(Data excerpts)

= = = = = = =

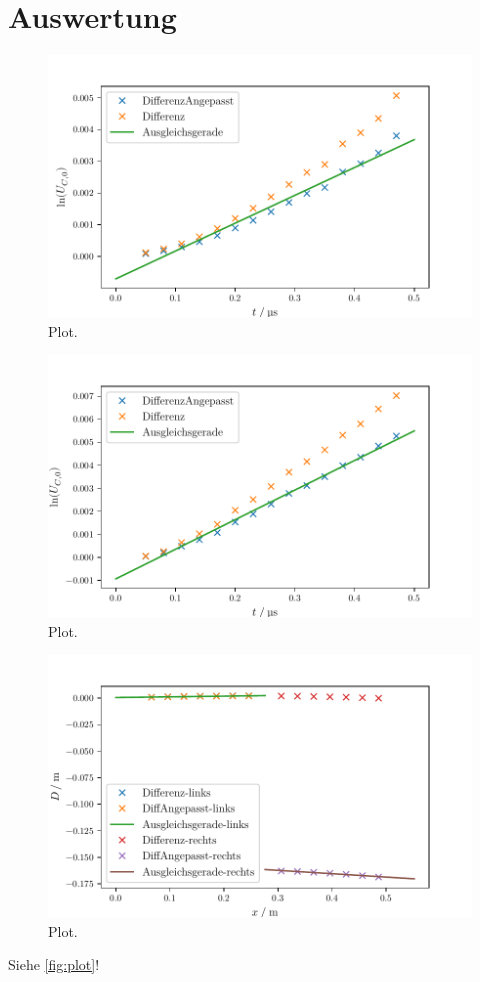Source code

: \section{Auswertung}
\label{sec:Auswertung}

\begin{figure}
  \centering
  \includegraphics{build/plot1.pdf}
  \caption{Plot.}
  \label{fig:plot}
\end{figure}


\begin{figure}
  \centering
  \includegraphics{build/plot2.pdf}
  \caption{Plot.}
  \label{fig:plot}
\end{figure}

\begin{figure}
  \centering
  \includegraphics{build/plot3.pdf}
  \caption{Plot.}
  \label{fig:plot}
\end{figure}


Siehe \autoref{fig:plot}!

= = = = = = =

WHAT IS NEEDED. Those lines above that contain the string "includegraphics" should be returned.

EXERCISE RESPONSE.
  \includegraphics{build/plot1.pdf}
  \includegraphics{build/plot2.pdf}
  \includegraphics{build/plot3.pdf}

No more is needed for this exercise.